2022 Uttar Pradesh Legislative Assembly election: Balrampur
| Party |  | Candidate | Votes | % | ±% |
|---|---|---|---|---|---|
|  | BJP | Paltu Ram | 101,146 | 48.93 | +2.68 |
|  | SP | Jagram Paswan | 90,175 | 43.62 |  |
|  | BSP | Hari Ram | 5,371 | 2.6 | −10.86 |
|  | INC | Babita | 2,576 | 1.25 | −32.14 |
|  | NOTA | None of the above | 2,365 | 1.14 | −0.66 |
| Majority |  |  | 10,971 | 5.31 | −7.55 |
| Turnout |  |  | 206,720 | 48.3 | +1.24 |
|  | BJP hold |  | Swing |  |  |

=== 2017 ===
Bharatiya Janta Party candidate Paltu Ram won in last Assembly election of 2017 Uttar Pradesh Legislative Elections defeating Indian National Congress candidate Shivlal by a margin of 24,860 votes.

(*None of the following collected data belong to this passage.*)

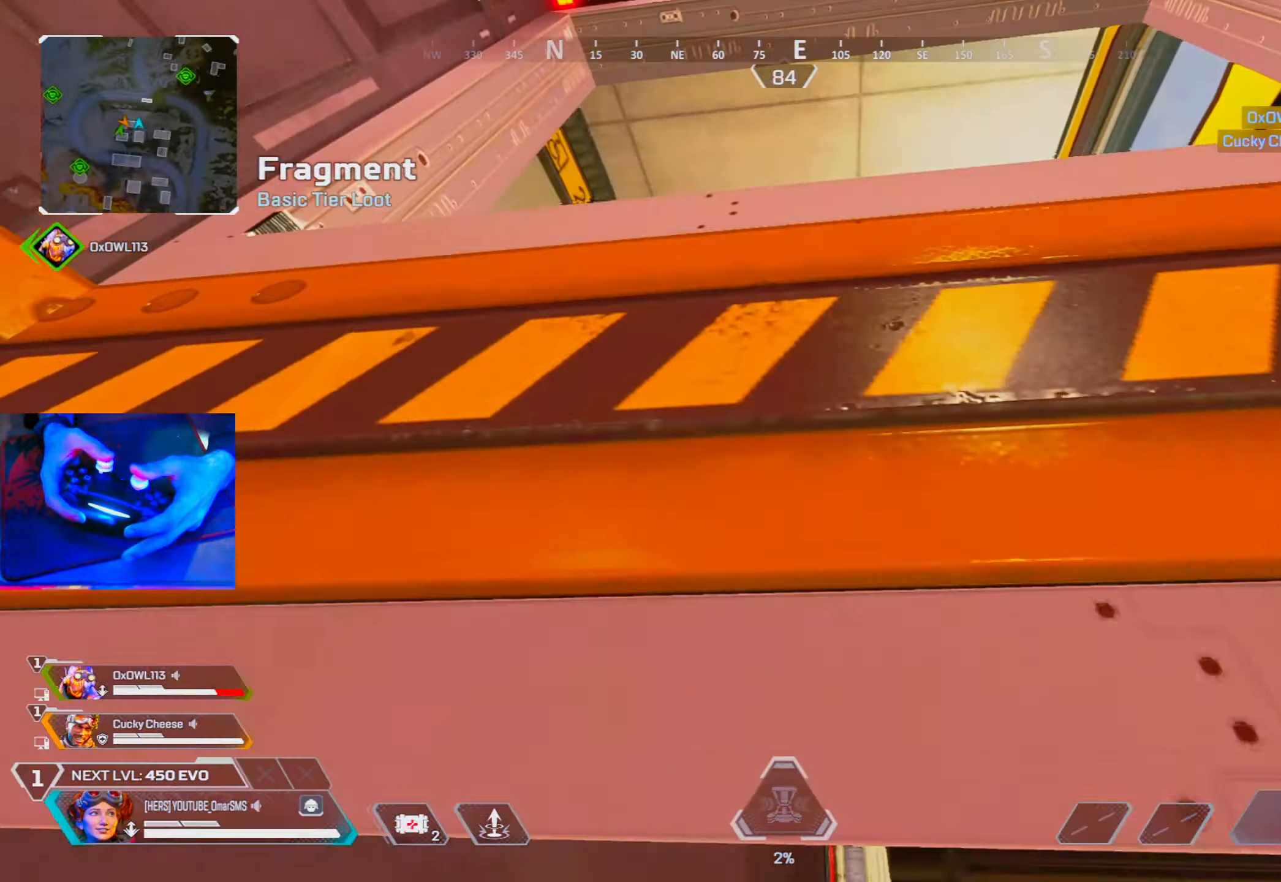
{"buttons": [], "left_stick": "up", "right_stick": "center", "events": [[117, "right_stick", "down"], [500, "right_stick", "center"]]}
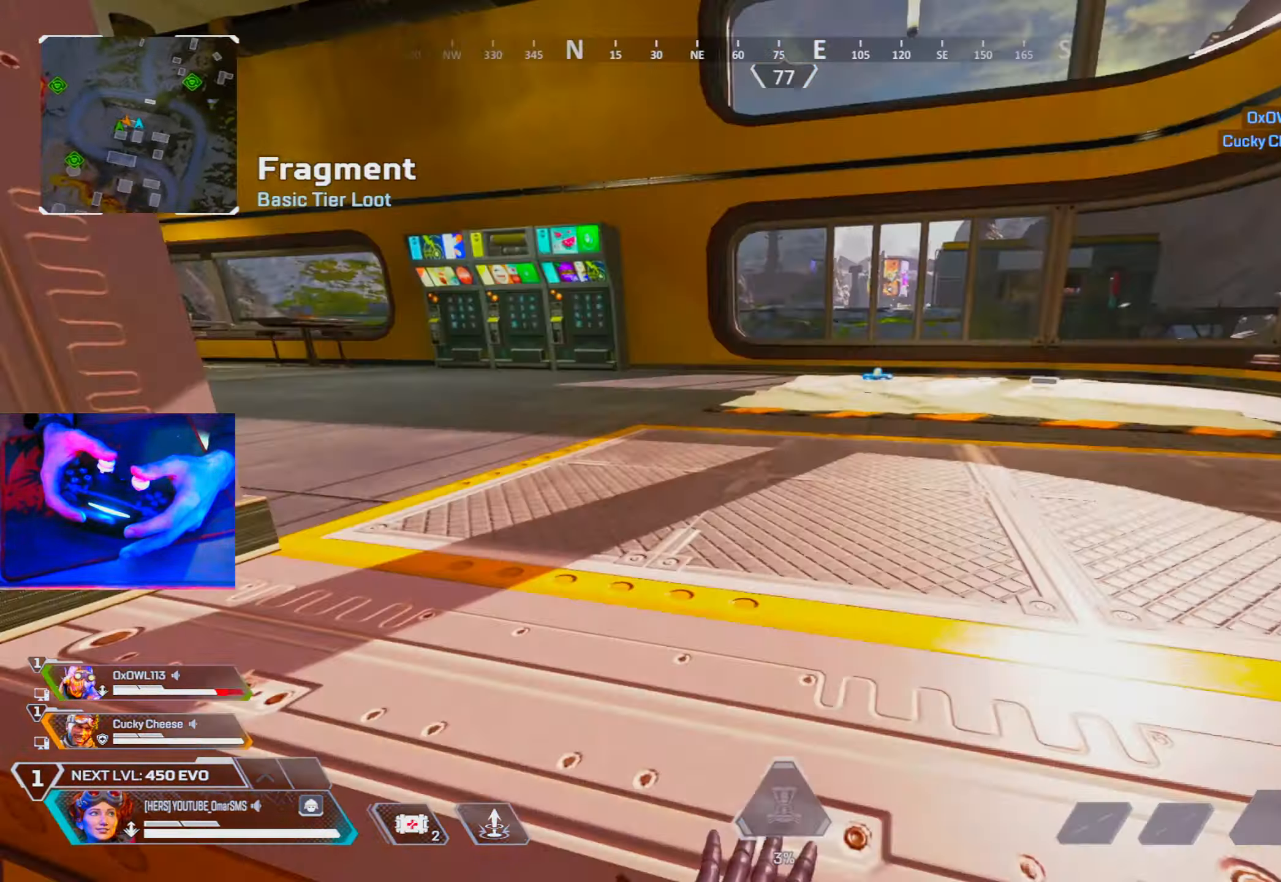
{"buttons": [], "left_stick": "up", "right_stick": "left", "events": [[350, "right_stick", "left"]]}
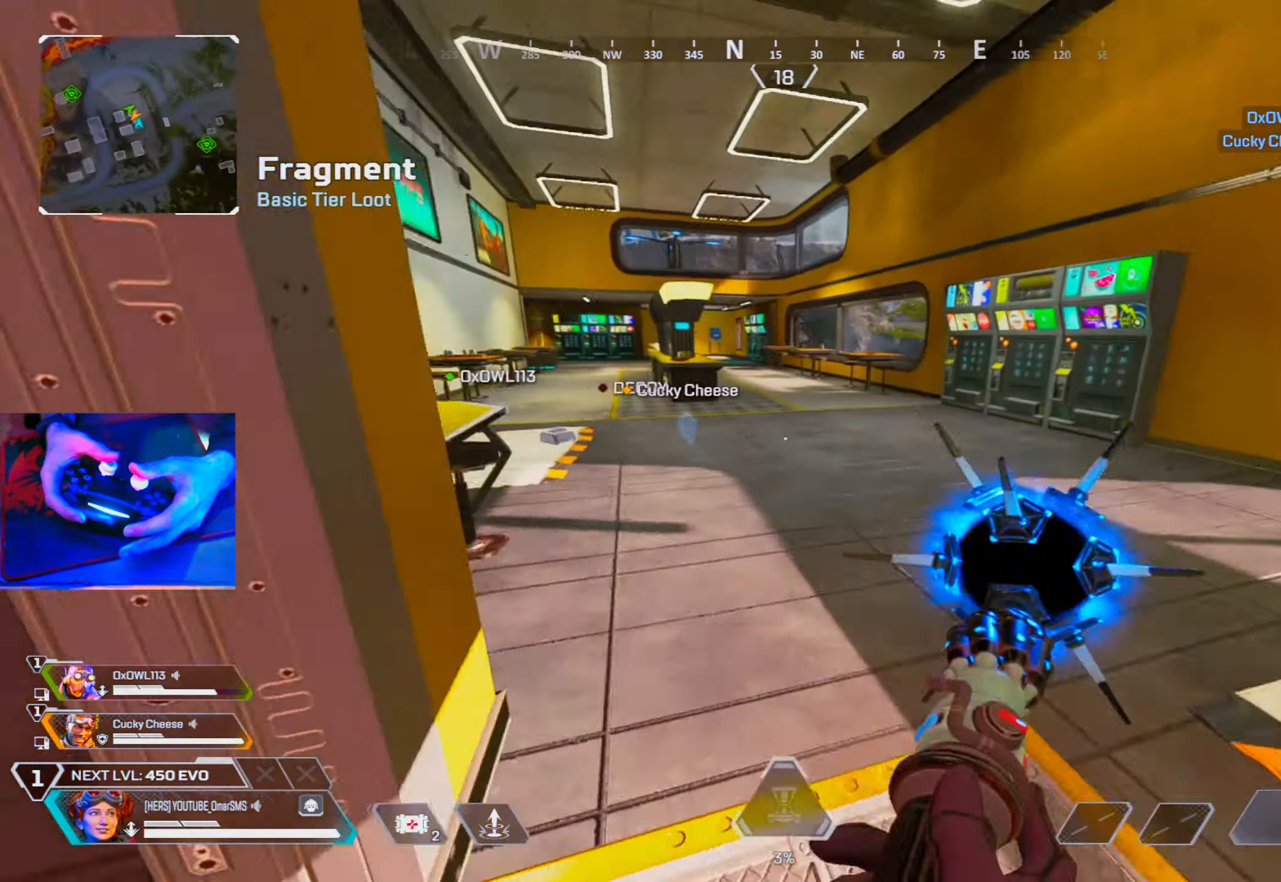
{"buttons": [], "left_stick": "up", "right_stick": "down-left", "events": [[67, "right_stick", "center"], [233, "right_stick", "left"], [317, "right_stick", "center"], [483, "right_stick", "down-left"]]}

2017 Uttar Pradesh Legislative Assembly election: Balrampur
| Party |  | Candidate | Votes | % | ±% |
|---|---|---|---|---|---|
|  | BJP | Paltu Ram | 89,401 | 46.25 |  |
|  | INC | Shivlal | 64,541 | 33.39 |  |
|  | BSP | Ram Sagar Akela | 26,011 | 13.46 |  |
|  | PECP | Shiv Kumar | 2,357 | 1.22 |  |
|  | Mahakranti Dal | Madan Lal | 1,798 | 0.93 |  |
|  | NOTA | None of the above | 3,414 | 1.8 |  |
| Majority |  |  | 24,860 | 12.86 |  |
| Turnout |  |  | 193,307 | 47.06 |  |

2012

=== Balrampur ===
The 2012 Uttar Pradesh Legislative Assembly election in the Balrampur (SC) Assembly constituency was won by Jagram Paswan of the Samajwadi Party, who received 47,120 votes. Ramapati Shastri of the Bharatiya Janata Party finished second with 28,858 votes.

| Candidate | Party | Votes |
|---|---|---|
| Jagram Paswan | Samajwadi Party | 47,120 |
| Ramapati Shastri | Bharatiya Janata Party | 28,858 |
| Ram Sagar Akela | Bahujan Samaj Party | 28,716 |
| Sitaram | Peace Party | 23,031 |

Jagram Paswan defeated Ramapati Shastri by 18,262 votes. The Balrampur Assembly constituency was reserved for Scheduled Castes (SC).